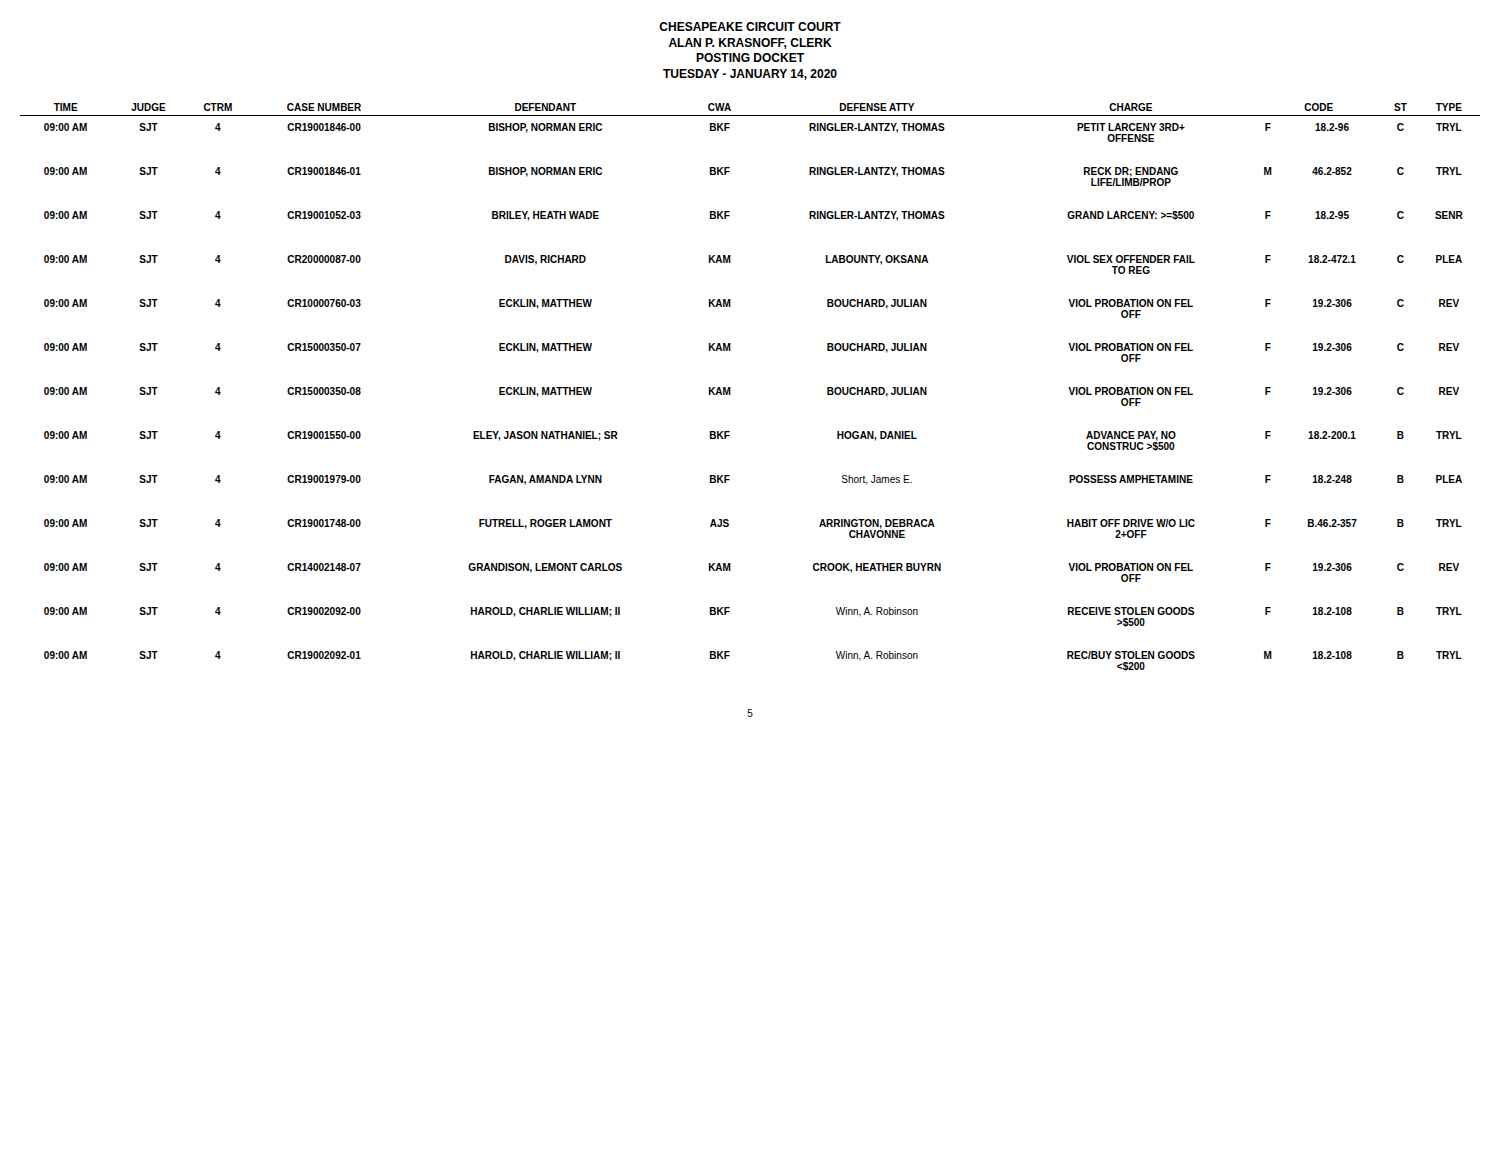CHESAPEAKE CIRCUIT COURT
ALAN P. KRASNOFF, CLERK
POSTING DOCKET
TUESDAY - JANUARY 14, 2020
| TIME | JUDGE | CTRM | CASE NUMBER | DEFENDANT | CWA | DEFENSE ATTY | CHARGE | CODE | ST | TYPE |
| --- | --- | --- | --- | --- | --- | --- | --- | --- | --- | --- |
| 09:00 AM | SJT | 4 | CR19001846-00 | BISHOP, NORMAN ERIC | BKF | RINGLER-LANTZY, THOMAS | PETIT LARCENY 3RD+ OFFENSE | F | 18.2-96 | C | TRYL |
| 09:00 AM | SJT | 4 | CR19001846-01 | BISHOP, NORMAN ERIC | BKF | RINGLER-LANTZY, THOMAS | RECK DR; ENDANG LIFE/LIMB/PROP | M | 46.2-852 | C | TRYL |
| 09:00 AM | SJT | 4 | CR19001052-03 | BRILEY, HEATH WADE | BKF | RINGLER-LANTZY, THOMAS | GRAND LARCENY: >=$500 | F | 18.2-95 | C | SENR |
| 09:00 AM | SJT | 4 | CR20000087-00 | DAVIS, RICHARD | KAM | LABOUNTY, OKSANA | VIOL SEX OFFENDER FAIL TO REG | F | 18.2-472.1 | C | PLEA |
| 09:00 AM | SJT | 4 | CR10000760-03 | ECKLIN, MATTHEW | KAM | BOUCHARD, JULIAN | VIOL PROBATION ON FEL OFF | F | 19.2-306 | C | REV |
| 09:00 AM | SJT | 4 | CR15000350-07 | ECKLIN, MATTHEW | KAM | BOUCHARD, JULIAN | VIOL PROBATION ON FEL OFF | F | 19.2-306 | C | REV |
| 09:00 AM | SJT | 4 | CR15000350-08 | ECKLIN, MATTHEW | KAM | BOUCHARD, JULIAN | VIOL PROBATION ON FEL OFF | F | 19.2-306 | C | REV |
| 09:00 AM | SJT | 4 | CR19001550-00 | ELEY, JASON NATHANIEL; SR | BKF | HOGAN, DANIEL | ADVANCE PAY, NO CONSTRUC >$500 | F | 18.2-200.1 | B | TRYL |
| 09:00 AM | SJT | 4 | CR19001979-00 | FAGAN, AMANDA LYNN | BKF | Short, James E. | POSSESS AMPHETAMINE | F | 18.2-248 | B | PLEA |
| 09:00 AM | SJT | 4 | CR19001748-00 | FUTRELL, ROGER LAMONT | AJS | ARRINGTON, DEBRACA CHAVONNE | HABIT OFF DRIVE W/O LIC 2+OFF | F | B.46.2-357 | B | TRYL |
| 09:00 AM | SJT | 4 | CR14002148-07 | GRANDISON, LEMONT CARLOS | KAM | CROOK, HEATHER BUYRN | VIOL PROBATION ON FEL OFF | F | 19.2-306 | C | REV |
| 09:00 AM | SJT | 4 | CR19002092-00 | HAROLD, CHARLIE WILLIAM; II | BKF | Winn, A. Robinson | RECEIVE STOLEN GOODS >$500 | F | 18.2-108 | B | TRYL |
| 09:00 AM | SJT | 4 | CR19002092-01 | HAROLD, CHARLIE WILLIAM; II | BKF | Winn, A. Robinson | REC/BUY STOLEN GOODS <$200 | M | 18.2-108 | B | TRYL |
5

***

> **What you are asked to do**: When you reach the line containing "18.2-200.1 | B | TRYL |" in the data above, start copying exactly, and stop after the line containing "18.2-248 | B | PLEA |".

> **Task answer**:
| 09:00 AM | SJT | 4 | CR19001550-00 | ELEY, JASON NATHANIEL; SR | BKF | HOGAN, DANIEL | ADVANCE PAY, NO CONSTRUC >$500 | F | 18.2-200.1 | B | TRYL |
| 09:00 AM | SJT | 4 | CR19001979-00 | FAGAN, AMANDA LYNN | BKF | Short, James E. | POSSESS AMPHETAMINE | F | 18.2-248 | B | PLEA |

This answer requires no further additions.